December 11th, 2015
By: Donna Weinstock (Sep/03/2014)
Many of your physicians perform surgeries and diagnostic procedures on patients. It is easy to call and determine if precertification is required, but how many of you actually look at what is required of a patient prior to performing the procedure?
In many cases outpatient procedures and surgeries do not require pre-authorization or precertification, but that does not guarantee payment by the insurance company. Insurance companies frequently require patients to meet criteria prior to having surgery. What is the difference between pre-authorization, pre-certification and pre-determination?
Pre-authorization is getting approval or permission for the procedure or surgery. Without the permission, the insurance company may not pay for the procedure. This may include learning the patient’s benefits or allowances for such procedures.
Often, physical therapy, occupational therapy and chiropractic services require approval prior to beginning of the services. An MRI or CT often requires approval from the insurance company. Without the prior approval when required, the insurance company won’t pay. As physicians staff members, it may be our responsibility to gain the approval.
Pre-certification is the gaining of approval from the insurance company by proving medical necessity. Often this is done by having the insurance company review documentation and medical records regarding the treatment to date of the patient. The goal here is for the provider to prove that the procedure is medically appropriate and needed. Insurance companies are looking to save money by requiring more conservative treatment prior to surgery.
Spinal and fusion surgeries are one of the procedures that insurance companies are looking to have patients do more conservative treatments prior to undergoing surgery. When a policy reads that the patient must undergo 6 months of physical therapy and a provider chooses to perform the surgery after 4 months of therapy, the insurance company most likely won’t pay for the surgery. Simply stated, the patient did not meet criteria. It does not matter how much pain the patient is in. Nor does it matter how many pain medications the patient takes during the day; the patient did not do what the insurance company required. Physician practices should fight on their patients’ behalf for the precertification when indicated whether or not the criterion has been met. They also need to be prepared to have some requests denied.
Who is left with the unpaid balance? More than likely the practice would not be paid. Most patients do not have the money to pay out of pocket for surgeries. We often forget that it is not only our bill that isn’t paid; the hospital, the anesthesiologist and all other bills will be denied by the insurance company.
Patients need to meet “medical necessity.” For most medical procedures, meeting medical necessity should be straightforward with proper conservative treatment and documentation provided the patients and providers follows the insurance guidelines and requirements. The most difficult (if not impossible) cases to prove medical necessity are for cosmetic surgeries.

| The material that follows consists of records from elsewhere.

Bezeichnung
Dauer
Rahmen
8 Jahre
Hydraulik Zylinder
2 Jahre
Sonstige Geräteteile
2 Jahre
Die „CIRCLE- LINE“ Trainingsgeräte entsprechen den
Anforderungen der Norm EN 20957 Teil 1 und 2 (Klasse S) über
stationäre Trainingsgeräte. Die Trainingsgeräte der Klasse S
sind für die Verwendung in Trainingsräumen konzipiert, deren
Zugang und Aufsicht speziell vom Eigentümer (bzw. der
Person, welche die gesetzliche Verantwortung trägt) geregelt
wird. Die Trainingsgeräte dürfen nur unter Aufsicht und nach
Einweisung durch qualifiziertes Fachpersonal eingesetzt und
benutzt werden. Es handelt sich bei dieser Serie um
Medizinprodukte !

For questionable coverage of a procedure or surgery, a practice may request a “predetermination of benefits” from the insurance company. What you are asking for is a written verification of the policy benefits and whether a specific procedure is covered by a patient’s insurance. Often this is done for procedures that may be considered experimental or not proven. A surgery does not need to be experimental for a carrier to label it as such. Knowing what is covered allows a patient to maximize their benefits and know up front what should or should not be covered.

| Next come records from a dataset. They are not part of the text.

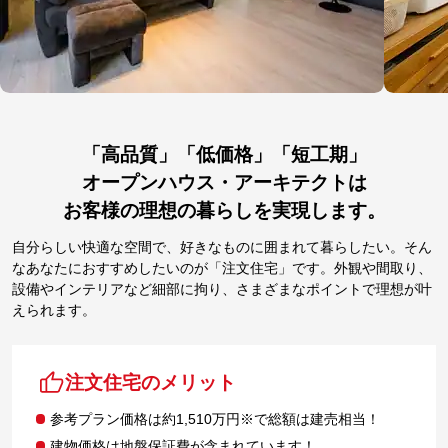
「高品質」「低価格」「短工期」
オープンハウス・アーキテクトは
お客様の理想の暮らしを実現します。
自分らしい快適な空間で、好きなものに囲まれて暮らしたい。そん
なあなたにおすすめしたいのが「注文住宅」です。外観や間取り、
設備やインテリアなど細部に拘り、さまざまなポイントで理想が叶
えられます。
注文住宅のメリット
参考プラン価格は約1,510万円※で総額は建売相当！
建物価格は地盤保証費が含まれています！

Predetermination also allows the insurance company (most often by a physician) to review the patient’s records to determine whether the insurance carrier considers the requested procedure to be medically necessary.
Failure to do your due diligence prior to a procedure will often result in non-payment. Precertification, pre-authorization, predetermination and benefit verification will allow for better reimbursement of the procedure or reimbursement at all. Providers as well as patients need to be aware of their contractual agreements with the insurance carrier for the best opportunity for reimbursement.